Yuma was waiting for Navarre in a jeep parked in the shadow of the gleaming jet that was to fly Peñas and Navarre to Mexico City. She was chatting with an air force MP sergeant who was her driver. Navarre went over to her when he and Peñas arrived in another jeep and took her hand. Together they walked a few steps away from the patient sergeant. El Paso’s dry, dusty desert wind tousled her hair and plucked at the cool summer dress she wore. She looked marvelously healthy and radiant, with just a touch of lipstick to heighten the splendor of her glowing apricot complexion. Her green eyes shone with gladness, but her manner seemed subdued, as if she were holding some feelings in reserve.
“When they told me you were going back to Mexico, I couldn’t believe my ears, Thomas,” she said, disengaging her hand from his. “If I’d known I wouldn’t have waited around like a silly schoolgirl for you to remember I’m still here.”
Navarre felt the blood rush to his cheeks. He felt foolish and stammered an apology, wondering why he should be making excuses for his absence.

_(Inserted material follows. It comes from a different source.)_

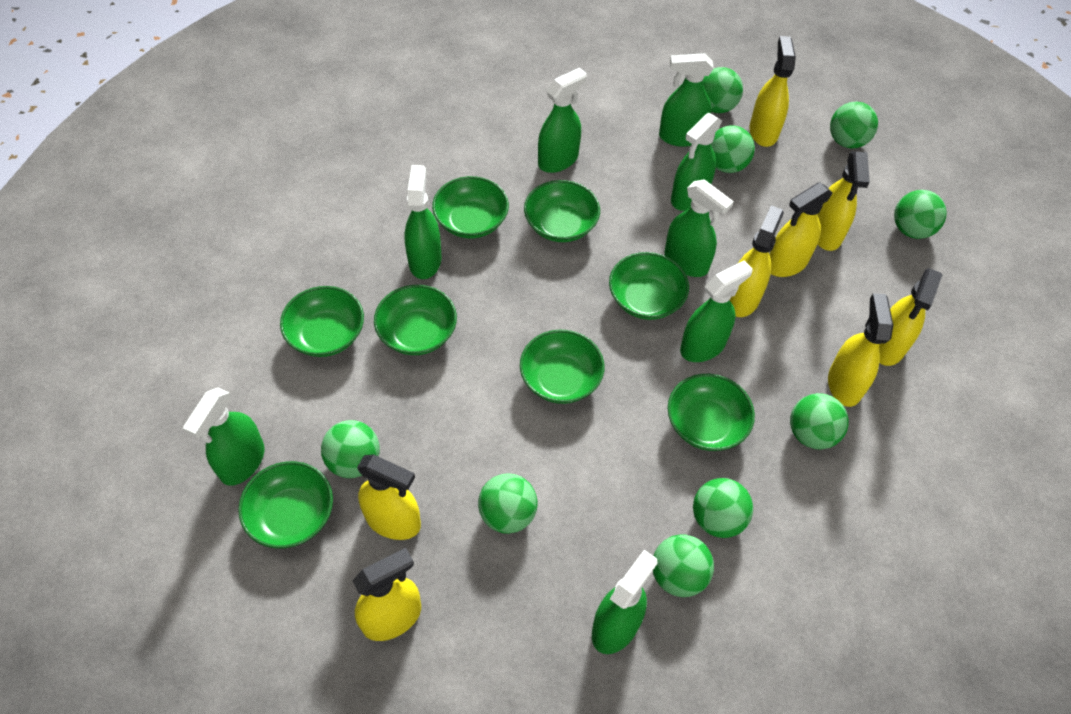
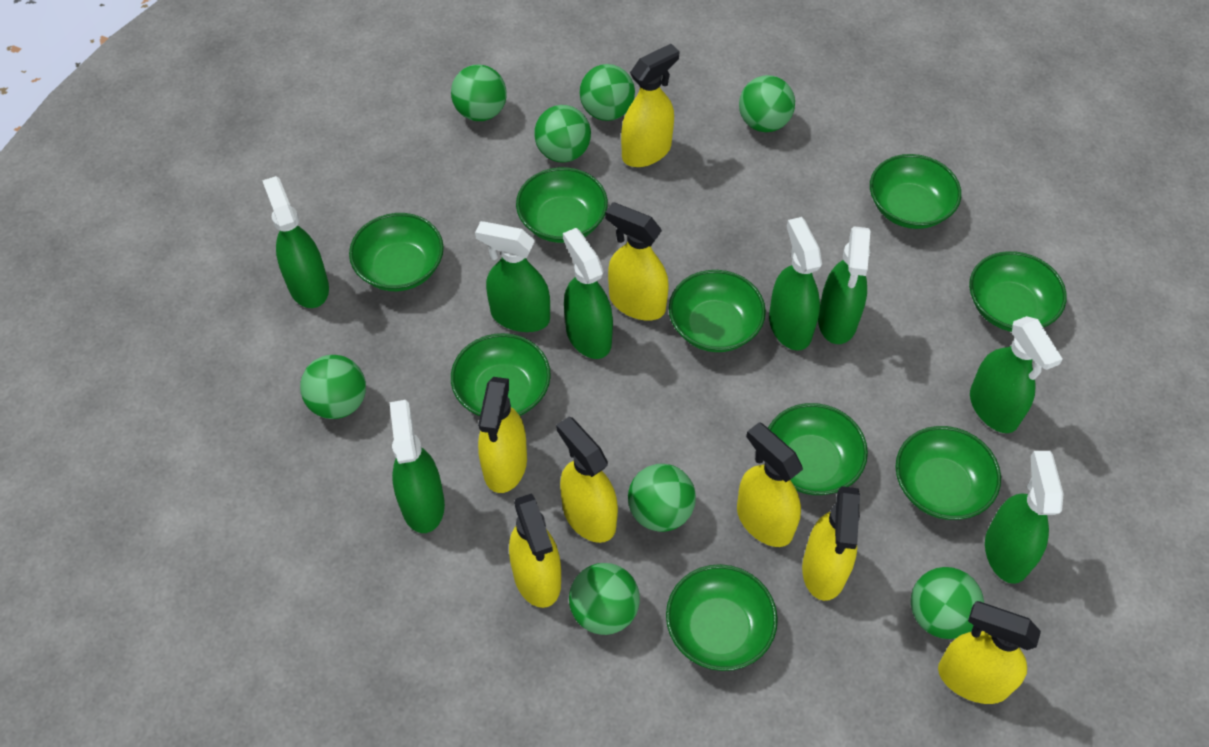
green ball: 9 -> 8
green bowl: 8 -> 9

“I didn’t mean to ignore you. I thought you understood how important this meeting was.”
“I do understand, Thomas. It’s my turn to be sorry. I guess it’s just that I resent being left out of the end of something that threatened both of us. It brought us together. But now that it’s over, why are you going back? What can you do to help? Isn’t this a job for men like Peñas?”
“Yes, it is. He asked me to go with him. It never occurred to me to say no. Also, it appears I’m the key to the prosecution of Nuños when they catch him.”
“What about me? About us?” Yuma insisted, shooting darts from her emerald eyes. She was being unreasonable, Navarre thought.
“You’re very important to
me,” he said. “I won’t be gone long. No more than a few days, probably. I’m not sure. I thought we could meet up when I got back.”
“Well, that’s casual enough,” she said coldly. “I’m to wait while you decide how important I am in your life? I don’t think so,” she said, stepping away from him. Her cheeks were flushed. Her eyes were bright and hot.
“You’re angry?”
“Yes, I am.”
“Why?”
“Because you’ve made me feel unimportant, insignificant, and disposable . . . I guess that I’ve misjudged the depth of what we shared in the desert. Oh, don’t you understand that if I have to explain to you that perhaps our meeting wasn’t an accident, that it wasn’t random, and that if what we felt only happened because we were thrown together, then there is nothing for us to go on? I’m unique. You won’t be able to get me out of your mind easily, but that’s your problem. I deserve to be treated with respect. I don’t regret this past week. I’m sure it will provide me with added depth when in the future I need to act out feelings of fear, intrigue, and romance under fire. Not a total waste. I give myself to another when and where I choose. I don’t want to make you feel obligated to me. And that’s how you’ve acted.”
Navarre was shocked, angry, and puzzled. He realized he had unintentionally offended Yuma by failing to be honest about their future. By leaving her in doubt about it. He didn’t know himself that he was going back to Mexico until Peñas asked. Then, the decision had been easy. But he still thought she was being unreasonable.
“Damn it, Yuma,” he said, “I don’t feel obligated. What happened between us was real. If I seem hesitant, it’s not because I don’t care. I do. How much, we will have to find out together. I’m still pulling myself together. We talked about that. You’re brave, intriguing, and very important to me. I’m sorry if I offended you. If I’ve said the wrong things just now, well, I’m sorry for that too. At least let’s be friends until we can discover, when I come back, how much more there is.”